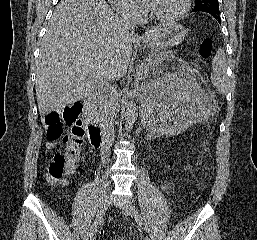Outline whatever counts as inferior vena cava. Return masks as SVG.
I'll return each instance as SVG.
<instances>
[{
  "instance_id": "1",
  "label": "inferior vena cava",
  "mask_w": 257,
  "mask_h": 240,
  "mask_svg": "<svg viewBox=\"0 0 257 240\" xmlns=\"http://www.w3.org/2000/svg\"><path fill=\"white\" fill-rule=\"evenodd\" d=\"M122 29L124 31H134L135 23L129 18L122 19ZM106 99V107L104 112L103 131L108 138V143L111 144L114 139V124L116 118V111L118 106V90L115 85H106L104 90Z\"/></svg>"
}]
</instances>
● ● ● ●
Please rewrite the records above with "Outline" switched to "Segment" and nothing else changed. Leave the pictures out.

Segment whatever counts as inferior vena cava. Return masks as SVG.
I'll return each instance as SVG.
<instances>
[{
  "instance_id": "1",
  "label": "inferior vena cava",
  "mask_w": 257,
  "mask_h": 240,
  "mask_svg": "<svg viewBox=\"0 0 257 240\" xmlns=\"http://www.w3.org/2000/svg\"><path fill=\"white\" fill-rule=\"evenodd\" d=\"M122 29L124 31H134L135 23L129 18L122 19ZM106 99V107L104 112L103 131L108 138V143L111 144L114 139V124L116 118V111L118 106V90L115 85H106L104 90Z\"/></svg>"
}]
</instances>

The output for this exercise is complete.